## About this task
How many of the lines below hold the string "august"? Say only the number.

## Records shown
==*==
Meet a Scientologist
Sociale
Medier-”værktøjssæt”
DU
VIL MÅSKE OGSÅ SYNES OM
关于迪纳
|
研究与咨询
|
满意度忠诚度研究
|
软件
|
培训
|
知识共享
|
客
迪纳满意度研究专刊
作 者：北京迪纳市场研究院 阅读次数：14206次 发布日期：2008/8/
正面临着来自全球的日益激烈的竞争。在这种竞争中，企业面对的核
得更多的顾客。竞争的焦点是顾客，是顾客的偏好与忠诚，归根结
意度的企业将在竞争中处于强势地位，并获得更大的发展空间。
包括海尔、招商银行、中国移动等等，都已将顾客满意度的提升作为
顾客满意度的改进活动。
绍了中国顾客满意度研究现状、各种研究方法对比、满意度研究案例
==*==
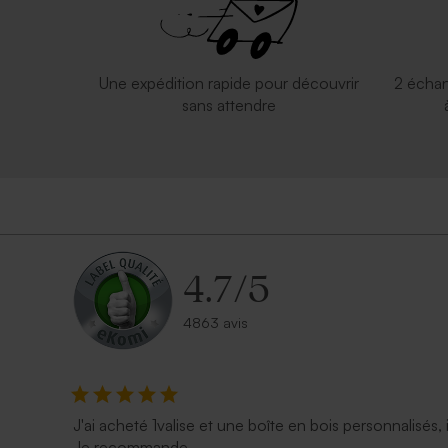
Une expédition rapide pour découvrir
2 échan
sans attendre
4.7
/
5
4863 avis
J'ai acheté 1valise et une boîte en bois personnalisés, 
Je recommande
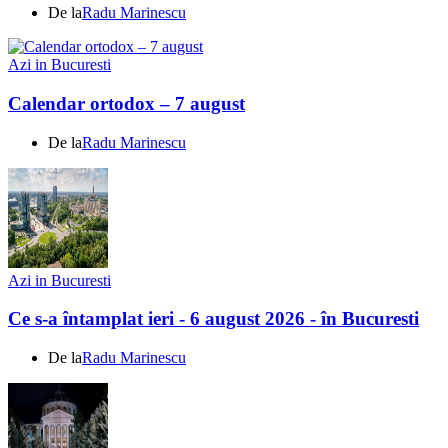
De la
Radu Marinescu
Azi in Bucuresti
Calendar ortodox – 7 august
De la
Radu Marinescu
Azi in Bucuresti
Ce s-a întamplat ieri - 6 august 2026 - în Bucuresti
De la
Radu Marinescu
==*==
## Your solution
2